══ Excerpted data

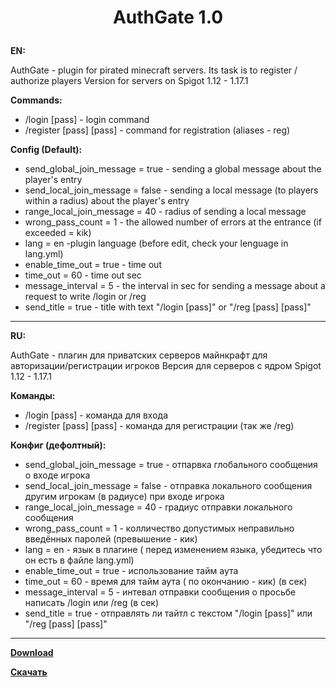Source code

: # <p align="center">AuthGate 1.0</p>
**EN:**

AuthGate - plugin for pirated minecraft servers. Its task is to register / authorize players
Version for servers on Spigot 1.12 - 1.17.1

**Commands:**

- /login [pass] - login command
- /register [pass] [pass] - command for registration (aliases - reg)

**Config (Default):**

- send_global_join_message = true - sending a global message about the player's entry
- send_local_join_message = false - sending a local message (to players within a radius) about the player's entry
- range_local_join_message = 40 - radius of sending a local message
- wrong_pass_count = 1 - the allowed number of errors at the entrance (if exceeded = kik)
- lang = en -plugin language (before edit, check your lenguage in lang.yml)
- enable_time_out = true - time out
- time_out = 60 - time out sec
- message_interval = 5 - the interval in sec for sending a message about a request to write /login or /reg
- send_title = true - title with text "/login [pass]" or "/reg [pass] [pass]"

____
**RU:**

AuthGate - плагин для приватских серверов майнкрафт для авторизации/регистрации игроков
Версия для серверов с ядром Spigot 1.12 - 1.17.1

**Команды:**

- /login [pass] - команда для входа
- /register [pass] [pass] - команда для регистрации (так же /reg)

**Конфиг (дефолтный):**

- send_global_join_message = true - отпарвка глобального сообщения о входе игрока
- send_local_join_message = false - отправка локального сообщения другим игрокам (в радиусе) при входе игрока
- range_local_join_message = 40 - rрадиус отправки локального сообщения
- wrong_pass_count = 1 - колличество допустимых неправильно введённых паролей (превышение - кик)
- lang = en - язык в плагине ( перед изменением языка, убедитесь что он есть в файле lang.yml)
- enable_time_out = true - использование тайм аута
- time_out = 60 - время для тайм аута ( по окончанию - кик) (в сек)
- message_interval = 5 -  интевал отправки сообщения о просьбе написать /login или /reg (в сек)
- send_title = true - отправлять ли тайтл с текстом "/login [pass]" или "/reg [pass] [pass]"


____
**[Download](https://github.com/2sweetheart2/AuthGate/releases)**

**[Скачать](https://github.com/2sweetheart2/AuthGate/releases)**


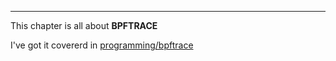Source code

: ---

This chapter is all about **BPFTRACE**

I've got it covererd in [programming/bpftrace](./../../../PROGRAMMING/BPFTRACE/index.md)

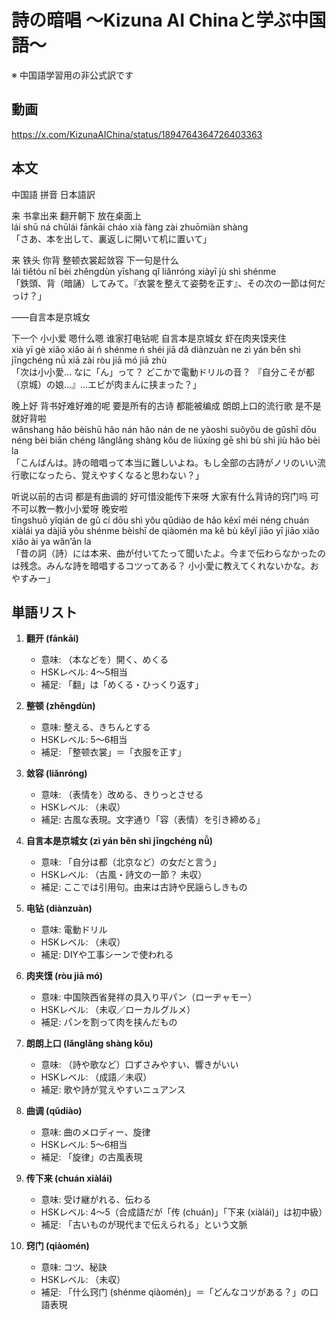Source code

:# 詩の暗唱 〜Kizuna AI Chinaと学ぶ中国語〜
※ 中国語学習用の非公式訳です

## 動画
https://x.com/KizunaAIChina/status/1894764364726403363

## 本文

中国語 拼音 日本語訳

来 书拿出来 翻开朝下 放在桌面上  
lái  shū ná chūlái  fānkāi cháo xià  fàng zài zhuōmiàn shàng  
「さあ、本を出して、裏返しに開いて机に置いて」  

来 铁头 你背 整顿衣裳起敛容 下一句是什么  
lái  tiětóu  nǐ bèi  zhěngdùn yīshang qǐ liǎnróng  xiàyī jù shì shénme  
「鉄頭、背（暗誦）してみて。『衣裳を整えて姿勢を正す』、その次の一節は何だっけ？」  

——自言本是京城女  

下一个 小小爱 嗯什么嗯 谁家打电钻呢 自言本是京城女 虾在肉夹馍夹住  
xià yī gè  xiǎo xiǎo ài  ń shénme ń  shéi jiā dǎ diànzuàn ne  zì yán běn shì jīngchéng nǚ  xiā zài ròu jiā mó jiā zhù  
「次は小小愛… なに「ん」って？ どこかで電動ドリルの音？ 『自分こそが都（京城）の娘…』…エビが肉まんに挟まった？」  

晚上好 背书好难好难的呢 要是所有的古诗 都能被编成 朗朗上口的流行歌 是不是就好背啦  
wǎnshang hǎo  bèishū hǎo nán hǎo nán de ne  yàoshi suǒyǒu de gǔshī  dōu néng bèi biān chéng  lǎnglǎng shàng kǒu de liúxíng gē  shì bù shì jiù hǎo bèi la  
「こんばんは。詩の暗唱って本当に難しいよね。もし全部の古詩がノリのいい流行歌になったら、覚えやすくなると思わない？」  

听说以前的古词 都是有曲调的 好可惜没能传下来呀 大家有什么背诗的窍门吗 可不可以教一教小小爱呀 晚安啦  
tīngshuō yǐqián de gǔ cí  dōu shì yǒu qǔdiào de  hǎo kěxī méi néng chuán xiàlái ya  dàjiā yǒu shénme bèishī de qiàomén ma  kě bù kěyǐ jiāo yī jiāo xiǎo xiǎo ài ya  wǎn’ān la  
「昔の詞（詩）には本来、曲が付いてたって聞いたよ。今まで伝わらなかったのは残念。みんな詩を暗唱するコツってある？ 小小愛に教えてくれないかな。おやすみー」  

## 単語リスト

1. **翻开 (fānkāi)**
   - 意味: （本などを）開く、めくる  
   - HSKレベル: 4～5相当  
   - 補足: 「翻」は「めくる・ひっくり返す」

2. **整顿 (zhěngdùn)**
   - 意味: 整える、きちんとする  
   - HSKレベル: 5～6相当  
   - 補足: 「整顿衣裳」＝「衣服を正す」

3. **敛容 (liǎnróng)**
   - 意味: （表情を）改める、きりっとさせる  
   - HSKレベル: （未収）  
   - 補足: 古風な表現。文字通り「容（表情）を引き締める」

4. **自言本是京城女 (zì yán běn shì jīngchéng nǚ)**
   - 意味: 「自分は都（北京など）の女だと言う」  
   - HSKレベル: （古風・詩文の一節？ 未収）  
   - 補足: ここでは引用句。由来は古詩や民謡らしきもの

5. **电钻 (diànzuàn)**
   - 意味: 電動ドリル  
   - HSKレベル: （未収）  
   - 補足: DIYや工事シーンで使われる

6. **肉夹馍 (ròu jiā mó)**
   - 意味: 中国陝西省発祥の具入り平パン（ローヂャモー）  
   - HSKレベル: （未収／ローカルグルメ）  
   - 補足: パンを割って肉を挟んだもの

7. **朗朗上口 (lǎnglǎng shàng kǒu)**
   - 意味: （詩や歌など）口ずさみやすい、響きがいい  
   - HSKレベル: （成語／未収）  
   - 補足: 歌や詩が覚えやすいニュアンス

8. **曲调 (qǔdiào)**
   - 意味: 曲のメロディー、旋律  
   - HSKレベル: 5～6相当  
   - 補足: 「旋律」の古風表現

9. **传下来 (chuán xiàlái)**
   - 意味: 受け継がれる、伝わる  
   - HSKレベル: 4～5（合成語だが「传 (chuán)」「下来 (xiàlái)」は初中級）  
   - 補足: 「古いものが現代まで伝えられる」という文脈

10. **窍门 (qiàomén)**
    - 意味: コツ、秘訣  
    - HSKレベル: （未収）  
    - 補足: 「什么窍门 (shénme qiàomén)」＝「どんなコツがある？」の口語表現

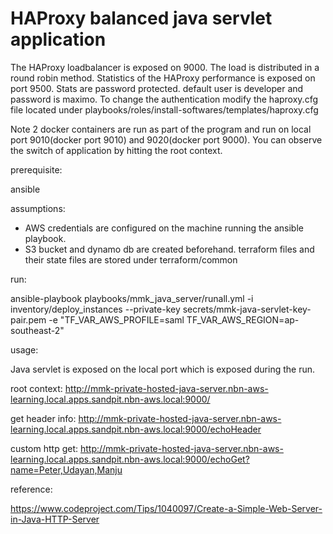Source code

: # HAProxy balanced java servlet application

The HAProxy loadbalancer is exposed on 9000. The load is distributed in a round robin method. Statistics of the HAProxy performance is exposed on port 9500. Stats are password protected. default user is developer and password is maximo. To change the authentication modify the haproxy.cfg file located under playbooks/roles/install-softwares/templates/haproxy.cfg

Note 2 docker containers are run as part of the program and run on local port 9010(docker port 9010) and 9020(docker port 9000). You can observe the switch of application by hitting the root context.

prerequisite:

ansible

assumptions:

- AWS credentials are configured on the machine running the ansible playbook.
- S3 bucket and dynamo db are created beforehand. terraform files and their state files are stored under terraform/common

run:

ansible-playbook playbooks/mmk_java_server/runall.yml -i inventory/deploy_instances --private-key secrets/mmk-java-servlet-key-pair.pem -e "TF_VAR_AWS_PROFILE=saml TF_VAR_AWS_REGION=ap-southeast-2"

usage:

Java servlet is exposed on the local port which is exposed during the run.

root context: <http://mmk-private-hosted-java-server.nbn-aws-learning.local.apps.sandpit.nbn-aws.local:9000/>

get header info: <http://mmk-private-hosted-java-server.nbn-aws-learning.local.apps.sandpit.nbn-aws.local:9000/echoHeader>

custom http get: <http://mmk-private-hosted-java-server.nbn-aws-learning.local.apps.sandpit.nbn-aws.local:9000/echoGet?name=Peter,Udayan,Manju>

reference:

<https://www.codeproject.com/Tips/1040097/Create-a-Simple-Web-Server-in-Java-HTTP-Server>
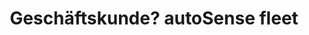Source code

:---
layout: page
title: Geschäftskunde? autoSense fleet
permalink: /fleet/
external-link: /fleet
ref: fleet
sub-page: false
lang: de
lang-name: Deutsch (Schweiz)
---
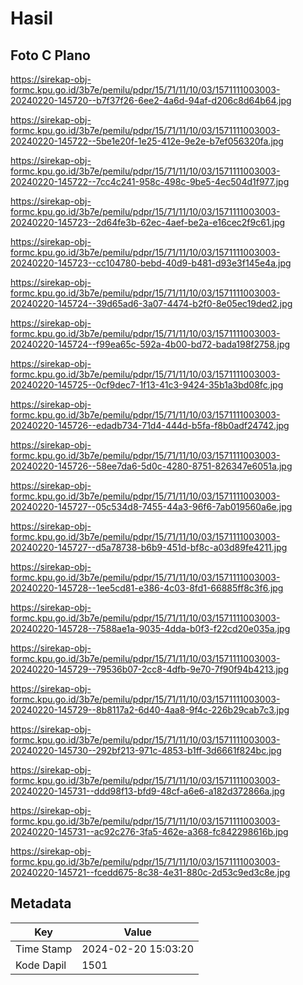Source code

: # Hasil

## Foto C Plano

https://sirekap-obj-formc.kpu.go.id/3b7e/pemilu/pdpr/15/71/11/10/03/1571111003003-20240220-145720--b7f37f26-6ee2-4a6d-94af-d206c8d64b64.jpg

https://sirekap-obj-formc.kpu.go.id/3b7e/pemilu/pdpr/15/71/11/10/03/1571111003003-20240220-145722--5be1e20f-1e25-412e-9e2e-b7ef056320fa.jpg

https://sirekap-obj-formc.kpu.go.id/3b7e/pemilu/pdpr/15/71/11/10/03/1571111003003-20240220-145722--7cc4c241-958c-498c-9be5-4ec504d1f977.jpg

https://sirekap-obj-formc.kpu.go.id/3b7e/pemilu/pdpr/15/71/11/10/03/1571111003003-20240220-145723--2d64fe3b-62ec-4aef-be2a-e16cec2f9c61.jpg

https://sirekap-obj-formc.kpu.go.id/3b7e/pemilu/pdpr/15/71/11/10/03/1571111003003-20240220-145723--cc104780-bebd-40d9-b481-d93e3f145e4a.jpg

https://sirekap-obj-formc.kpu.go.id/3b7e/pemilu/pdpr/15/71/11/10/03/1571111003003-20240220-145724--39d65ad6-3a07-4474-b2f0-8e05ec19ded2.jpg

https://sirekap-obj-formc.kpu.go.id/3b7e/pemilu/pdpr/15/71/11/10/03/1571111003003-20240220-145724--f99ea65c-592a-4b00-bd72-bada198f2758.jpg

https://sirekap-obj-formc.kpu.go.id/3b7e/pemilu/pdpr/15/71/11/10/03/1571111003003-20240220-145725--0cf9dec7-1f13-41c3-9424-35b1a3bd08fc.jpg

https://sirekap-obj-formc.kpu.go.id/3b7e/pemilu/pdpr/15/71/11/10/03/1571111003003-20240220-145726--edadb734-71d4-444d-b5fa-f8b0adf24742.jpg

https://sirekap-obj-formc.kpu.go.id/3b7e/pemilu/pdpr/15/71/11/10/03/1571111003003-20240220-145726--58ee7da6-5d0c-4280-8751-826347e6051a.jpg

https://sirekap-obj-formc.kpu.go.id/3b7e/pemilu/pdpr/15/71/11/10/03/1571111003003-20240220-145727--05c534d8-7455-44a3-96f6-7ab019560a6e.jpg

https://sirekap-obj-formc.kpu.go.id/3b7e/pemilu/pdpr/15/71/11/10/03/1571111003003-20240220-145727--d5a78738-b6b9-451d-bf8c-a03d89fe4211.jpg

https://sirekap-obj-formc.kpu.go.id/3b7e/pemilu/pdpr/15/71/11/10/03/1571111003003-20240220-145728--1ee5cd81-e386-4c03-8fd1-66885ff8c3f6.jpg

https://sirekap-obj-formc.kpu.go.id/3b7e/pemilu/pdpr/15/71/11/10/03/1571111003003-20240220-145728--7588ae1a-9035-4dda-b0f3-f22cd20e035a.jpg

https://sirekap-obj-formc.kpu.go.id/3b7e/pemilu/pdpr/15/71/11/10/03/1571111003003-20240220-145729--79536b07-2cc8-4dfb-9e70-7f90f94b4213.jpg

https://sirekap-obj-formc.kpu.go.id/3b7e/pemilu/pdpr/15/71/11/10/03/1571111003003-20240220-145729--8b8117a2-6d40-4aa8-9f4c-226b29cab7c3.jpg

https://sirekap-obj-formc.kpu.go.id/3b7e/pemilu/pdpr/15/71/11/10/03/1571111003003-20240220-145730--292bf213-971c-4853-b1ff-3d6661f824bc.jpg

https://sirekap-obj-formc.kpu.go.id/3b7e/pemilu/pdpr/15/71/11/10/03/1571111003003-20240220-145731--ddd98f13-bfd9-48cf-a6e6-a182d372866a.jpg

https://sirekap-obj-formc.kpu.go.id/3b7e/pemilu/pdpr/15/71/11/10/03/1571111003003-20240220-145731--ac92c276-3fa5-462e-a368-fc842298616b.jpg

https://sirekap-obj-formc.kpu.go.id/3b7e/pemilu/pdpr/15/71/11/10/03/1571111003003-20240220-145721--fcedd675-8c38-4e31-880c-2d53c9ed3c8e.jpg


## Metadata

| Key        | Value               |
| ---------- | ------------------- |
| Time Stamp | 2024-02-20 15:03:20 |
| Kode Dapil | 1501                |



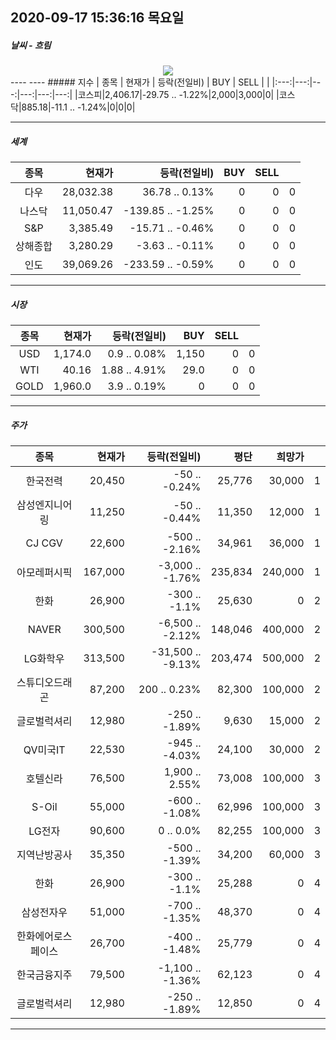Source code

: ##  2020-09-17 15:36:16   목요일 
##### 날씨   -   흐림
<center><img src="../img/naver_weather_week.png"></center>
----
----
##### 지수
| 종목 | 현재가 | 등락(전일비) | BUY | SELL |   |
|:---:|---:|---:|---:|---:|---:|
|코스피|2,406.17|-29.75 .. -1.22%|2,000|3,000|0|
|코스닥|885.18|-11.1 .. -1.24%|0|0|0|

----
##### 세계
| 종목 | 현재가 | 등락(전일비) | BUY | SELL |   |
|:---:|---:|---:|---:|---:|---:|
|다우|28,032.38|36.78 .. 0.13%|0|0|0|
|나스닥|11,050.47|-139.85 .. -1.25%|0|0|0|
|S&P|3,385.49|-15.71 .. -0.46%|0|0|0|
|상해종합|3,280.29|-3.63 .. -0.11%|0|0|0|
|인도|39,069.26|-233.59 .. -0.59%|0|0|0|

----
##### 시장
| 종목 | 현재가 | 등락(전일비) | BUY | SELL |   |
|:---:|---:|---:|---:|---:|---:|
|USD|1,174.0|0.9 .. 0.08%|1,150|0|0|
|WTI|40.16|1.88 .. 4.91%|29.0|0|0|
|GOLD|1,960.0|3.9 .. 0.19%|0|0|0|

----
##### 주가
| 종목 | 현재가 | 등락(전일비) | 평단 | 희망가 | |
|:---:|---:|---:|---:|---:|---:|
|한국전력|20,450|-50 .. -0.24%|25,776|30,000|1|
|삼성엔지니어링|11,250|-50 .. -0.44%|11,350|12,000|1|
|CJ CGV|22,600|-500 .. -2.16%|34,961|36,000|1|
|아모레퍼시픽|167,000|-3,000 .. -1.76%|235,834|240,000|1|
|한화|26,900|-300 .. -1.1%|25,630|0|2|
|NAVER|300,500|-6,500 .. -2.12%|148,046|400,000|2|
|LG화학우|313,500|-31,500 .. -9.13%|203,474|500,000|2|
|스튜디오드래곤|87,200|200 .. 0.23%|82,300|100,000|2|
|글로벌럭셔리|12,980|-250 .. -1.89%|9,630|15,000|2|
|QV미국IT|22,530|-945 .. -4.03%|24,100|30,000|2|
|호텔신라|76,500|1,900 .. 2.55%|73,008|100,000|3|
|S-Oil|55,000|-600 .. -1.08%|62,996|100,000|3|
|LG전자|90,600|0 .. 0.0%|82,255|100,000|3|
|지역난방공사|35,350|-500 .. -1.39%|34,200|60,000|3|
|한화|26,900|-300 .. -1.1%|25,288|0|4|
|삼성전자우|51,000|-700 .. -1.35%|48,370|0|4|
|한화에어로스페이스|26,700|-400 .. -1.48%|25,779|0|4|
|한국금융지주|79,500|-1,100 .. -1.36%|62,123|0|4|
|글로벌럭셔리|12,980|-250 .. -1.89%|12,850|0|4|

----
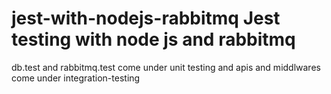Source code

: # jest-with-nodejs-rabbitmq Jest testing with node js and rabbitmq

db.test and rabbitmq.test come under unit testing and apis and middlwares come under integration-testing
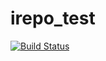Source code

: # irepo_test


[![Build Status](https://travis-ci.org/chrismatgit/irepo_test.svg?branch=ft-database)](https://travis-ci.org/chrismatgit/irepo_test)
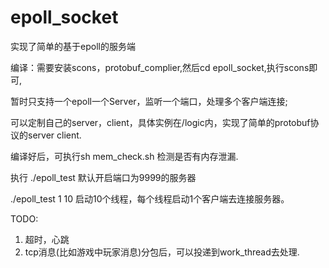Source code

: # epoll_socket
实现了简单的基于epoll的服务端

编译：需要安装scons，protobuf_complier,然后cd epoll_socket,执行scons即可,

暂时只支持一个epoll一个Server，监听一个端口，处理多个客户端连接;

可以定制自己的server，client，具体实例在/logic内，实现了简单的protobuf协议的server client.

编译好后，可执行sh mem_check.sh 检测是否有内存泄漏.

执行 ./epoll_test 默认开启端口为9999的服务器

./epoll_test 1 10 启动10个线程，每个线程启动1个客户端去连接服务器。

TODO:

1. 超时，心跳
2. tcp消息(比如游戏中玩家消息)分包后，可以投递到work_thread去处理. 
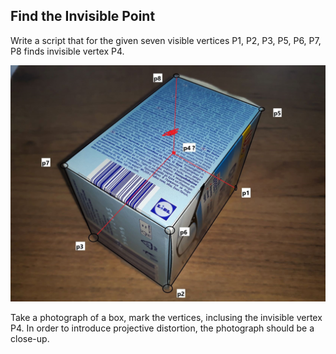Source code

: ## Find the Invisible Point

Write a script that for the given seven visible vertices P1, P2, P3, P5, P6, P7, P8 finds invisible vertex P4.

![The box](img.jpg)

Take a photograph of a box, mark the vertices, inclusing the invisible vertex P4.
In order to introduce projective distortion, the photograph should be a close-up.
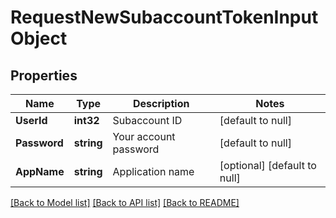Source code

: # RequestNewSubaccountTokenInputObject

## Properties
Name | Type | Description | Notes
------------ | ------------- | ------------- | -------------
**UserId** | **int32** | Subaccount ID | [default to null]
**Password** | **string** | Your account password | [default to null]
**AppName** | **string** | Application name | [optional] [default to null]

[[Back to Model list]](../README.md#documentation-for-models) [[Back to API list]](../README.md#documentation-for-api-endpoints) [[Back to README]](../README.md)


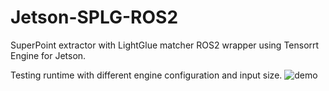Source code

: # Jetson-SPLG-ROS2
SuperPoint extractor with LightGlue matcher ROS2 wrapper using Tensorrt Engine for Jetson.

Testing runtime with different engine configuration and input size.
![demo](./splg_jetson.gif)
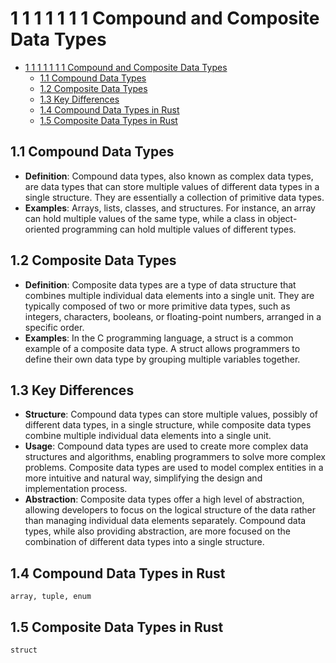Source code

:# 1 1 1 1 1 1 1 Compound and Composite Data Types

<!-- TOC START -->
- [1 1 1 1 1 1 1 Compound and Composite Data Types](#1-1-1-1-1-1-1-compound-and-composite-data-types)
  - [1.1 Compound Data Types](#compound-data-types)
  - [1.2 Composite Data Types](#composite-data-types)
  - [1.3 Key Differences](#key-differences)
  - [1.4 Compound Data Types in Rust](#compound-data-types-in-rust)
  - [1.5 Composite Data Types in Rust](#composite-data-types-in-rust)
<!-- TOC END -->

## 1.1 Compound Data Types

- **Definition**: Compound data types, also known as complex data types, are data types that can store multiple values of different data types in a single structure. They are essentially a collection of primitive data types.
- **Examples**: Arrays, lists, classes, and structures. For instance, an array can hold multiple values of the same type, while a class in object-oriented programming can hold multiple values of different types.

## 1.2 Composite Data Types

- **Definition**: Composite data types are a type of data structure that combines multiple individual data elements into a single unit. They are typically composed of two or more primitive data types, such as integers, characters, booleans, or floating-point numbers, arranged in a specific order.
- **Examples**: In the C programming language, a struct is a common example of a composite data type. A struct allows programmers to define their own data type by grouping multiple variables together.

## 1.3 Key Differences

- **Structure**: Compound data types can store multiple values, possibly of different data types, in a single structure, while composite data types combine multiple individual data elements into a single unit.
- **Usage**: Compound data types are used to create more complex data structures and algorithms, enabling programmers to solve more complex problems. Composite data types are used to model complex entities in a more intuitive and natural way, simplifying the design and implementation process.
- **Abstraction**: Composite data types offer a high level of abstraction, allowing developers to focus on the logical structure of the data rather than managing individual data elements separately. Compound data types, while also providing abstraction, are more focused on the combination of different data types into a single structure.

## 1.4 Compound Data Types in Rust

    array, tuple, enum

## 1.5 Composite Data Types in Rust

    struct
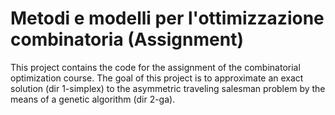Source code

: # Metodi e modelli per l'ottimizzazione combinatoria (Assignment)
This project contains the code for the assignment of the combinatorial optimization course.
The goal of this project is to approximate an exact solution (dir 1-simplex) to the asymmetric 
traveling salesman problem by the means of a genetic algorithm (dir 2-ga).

════

**Request**
On how many lines of the records above does the word "string" appear? Answer with only that number.

**Response below**
2